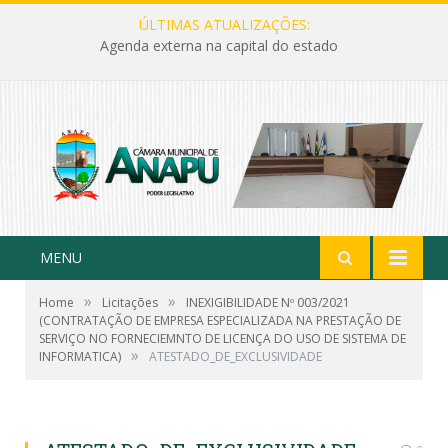
ÚLTIMAS ATUALIZAÇÕES:
Agenda externa na capital do estado
MENU
»
»
Home
Licitações
INEXIGIBILIDADE Nº 003/2021
(CONTRATAÇÃO DE EMPRESA ESPECIALIZADA NA PRESTAÇÃO DE
SERVIÇO NO FORNECIEMNTO DE LICENÇA DO USO DE SISTEMA DE
»
INFORMATICA)
ATESTADO_DE_EXCLUSIVIDADE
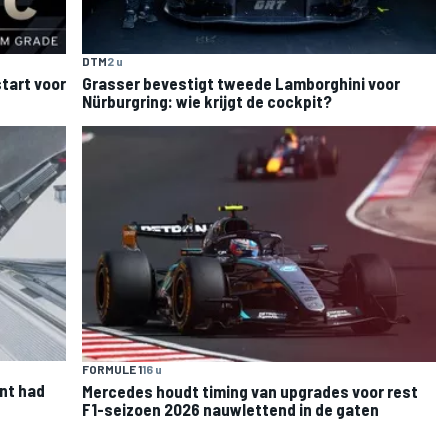
DTM
2 u
tart voor
Grasser bevestigt tweede Lamborghini voor
Nürburgring: wie krijgt de cockpit?
FORMULE 1
16 u
nt had
Mercedes houdt timing van upgrades voor rest
F1-seizoen 2026 nauwlettend in de gaten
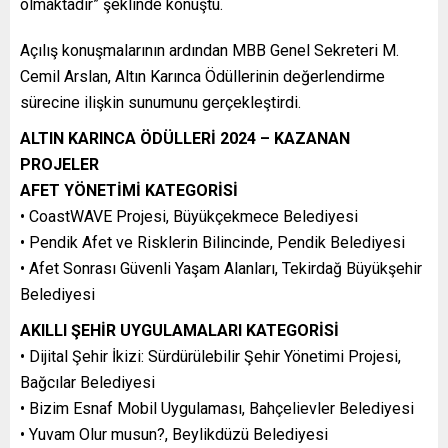
olmaktadır” şeklinde konuştu.
Açılış konuşmalarının ardından MBB Genel Sekreteri M.
Cemil Arslan, Altın Karınca Ödüllerinin değerlendirme
sürecine ilişkin sunumunu gerçekleştirdi.
ALTIN KARINCA ÖDÜLLERİ 2024 – KAZANAN
PROJELER
AFET YÖNETİMİ KATEGORİSİ
• CoastWAVE Projesi, Büyükçekmece Belediyesi
• Pendik Afet ve Risklerin Bilincinde, Pendik Belediyesi
• Afet Sonrası Güvenli Yaşam Alanları, Tekirdağ Büyükşehir
Belediyesi
AKILLI ŞEHİR UYGULAMALARI KATEGORİSİ
• Dijital Şehir İkizi: Sürdürülebilir Şehir Yönetimi Projesi,
Bağcılar Belediyesi
• Bizim Esnaf Mobil Uygulaması, Bahçelievler Belediyesi
• Yuvam Olur musun?, Beylikdüzü Belediyesi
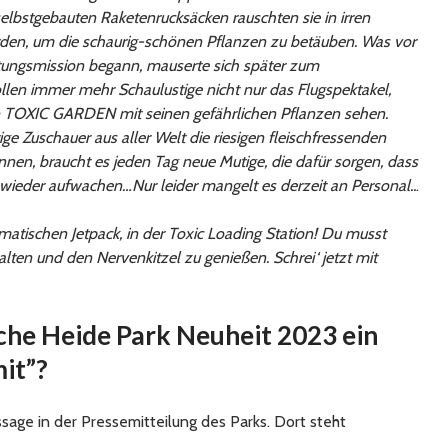
selbstgebauten Raketenrucksäcken rauschten sie in irren
den, um die schaurig-schönen Pflanzen zu betäuben. Was vor
tungsmission begann, mauserte sich später zum
llen immer mehr Schaulustige nicht nur das Flugspektakel,
 TOXIC GARDEN mit seinen gefährlichen Pflanzen sehen.
ge Zuschauer aus aller Welt die riesigen fleischfressenden
nen, braucht es jeden Tag neue Mutige, die dafür sorgen, dass
 wieder aufwachen…Nur leider mangelt es derzeit an Personal..
.
matischen Jetpack, in der Toxic Loading Station! Du musst
halten und den Nervenkitzel zu genießen. Schrei‘ jetzt mit
iche Heide Park Neuheit 2023 ein
it”?
ssage in der Pressemitteilung des Parks. Dort steht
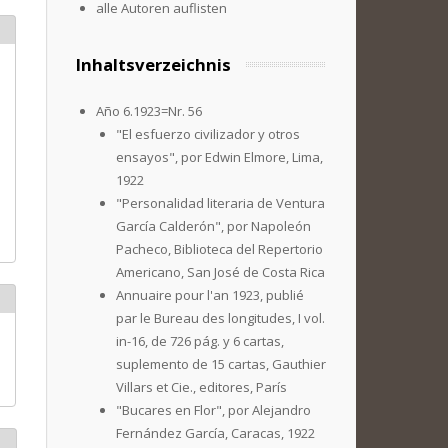
alle Autoren auflisten
Inhaltsverzeichnis
Año 6.1923=Nr. 56
"El esfuerzo civilizador y otros
ensayos", por Edwin Elmore, Lima,
1922
"Personalidad literaria de Ventura
García Calderón", por Napoleón
Pacheco, Biblioteca del Repertorio
Americano, San José de Costa Rica
Annuaire pour l'an 1923, publié
par le Bureau des longitudes, I vol.
in-16, de 726 pág. y 6 cartas,
suplemento de 15 cartas, Gauthier
Villars et Cie., editores, París
"Bucares en Flor", por Alejandro
Fernández García, Caracas, 1922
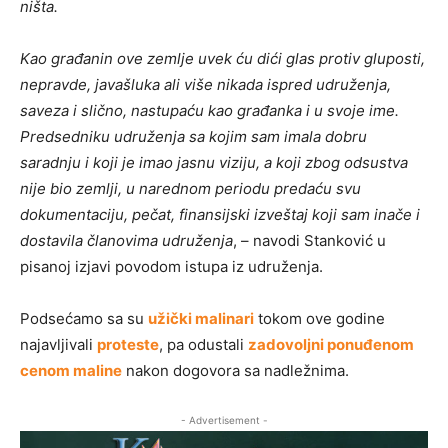
ništa.
Kao građanin ove zemlje uvek ću dići glas protiv gluposti,
nepravde, javašluka ali više nikada ispred udruženja,
saveza i slično, nastupaću kao građanka i u svoje ime.
Predsedniku udruženja sa kojim sam imala dobru
saradnju i koji je imao jasnu viziju, a koji zbog odsustva
nije bio zemlji, u narednom periodu predaću svu
dokumentaciju, pečat, finansijski izveštaj koji sam inače i
dostavila članovima udruženja
, – navodi Stanković u
pisanoj izjavi povodom istupa iz udruženja.
Podsećamo sa su
užički malinari
tokom ove godine
najavljivali
proteste
, pa odustali
zadovoljni ponuđenom
cenom maline
nakon dogovora sa nadležnima.
- Advertisement -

**Exercise**.
Each line in the material with "udruženja" in it must be reported.

**Exercise answer**.
nepravde, javašluka ali više nikada ispred udruženja,
Predsedniku udruženja sa kojim sam imala dobru
dostavila članovima udruženja
pisanoj izjavi povodom istupa iz udruženja.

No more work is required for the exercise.